In the conventional parallel line system as shown in FIG. 3, the workpieces, such as printed circuit boards, stored within the storages 18, are dispensed onto the automatic vehicle 15 with the aid of the stacker crane 17, and transported to the desired processing cells 12a to 12e.
However, the in-line system shown in FIG. 1 and the parallel line system shown in FIG. 2 are both production lines having only processing cells or units, and hence involve the following problems.
(1) For the flexible manufacture, both manufacturing systems require that the processing or manufacturing units should be constructed to enable an arrangement or a replacement and replenishment of electronic components to be mounted on the printed circuit boards when changing the types of the printed circuit boards being made. At the time of such change in kinds of the products, e.g., printed circuit boards, the processing units are deenergized and hence the operating time of these units is adversely reduced. In the case of a chip component mounting machine, for example, the actual operating time thereof is in the order of 50 through 60% of the entire manufacturing time, with the remainder spent on the arrangement of the components or the like.
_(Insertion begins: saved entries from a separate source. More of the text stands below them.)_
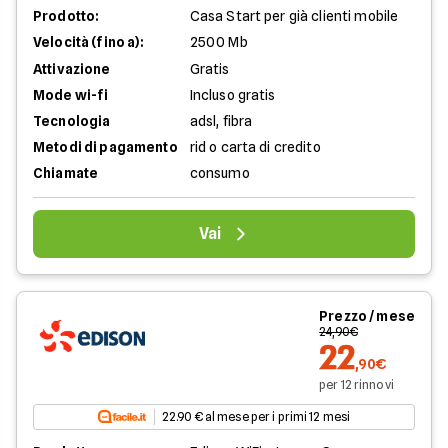
Prodotto:
Casa Start per già clienti mobile
Velocità (fino a):
2500 Mb
Attivazione
Gratis
Mode wi-fi
Incluso gratis
Tecnologia
adsl, fibra
Metodi di pagamento
rid o carta di credito
Chiamate
consumo
Vai
Prezzo / mese
24,90€
22
,90€
per 12 rinnovi
22.90 € al mese per i primi 12 mesi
(2) Although the printed circuit boards are manufactured by the processing units in accordance with the manufacturing process, the processing time in each of the processing units at each processing step is not fixed due to the different requirements of operation. As a result, the processing units in less loaded processing steps remain idle and have a long waiting period for subsequent workpieces to arrive and be processed, which disadvantageously results in poor productivity of the production line.
On the other hand, the conventional production line shown in FIG. 3 has a problem that the storage units and the automatic vehicle must be separately and systematically controlled, which leads to a complicated control as well as higher production costs of the system. There also arises another problem that the distance of conveying the printed circuit boards can be long, and the productivity of the system is impaired in case the workpieces are to be temporarily withdrawn into the storage u its due to the fact that the workpieces cannot be conveyed between the processing units. Moreover, it takes an excessive time to transfer the workpieces when it is required that the workpieces be taken out from the storage units, because they are transferred by the automatic vehicle after the movement of the stacker crane.
In addition, the conventional automatic conveying vehicles travel at a relatively slow running speed of the order of 30 m/min. due to the travel on the floor in the factory, which results in further deficiency of the conveying process.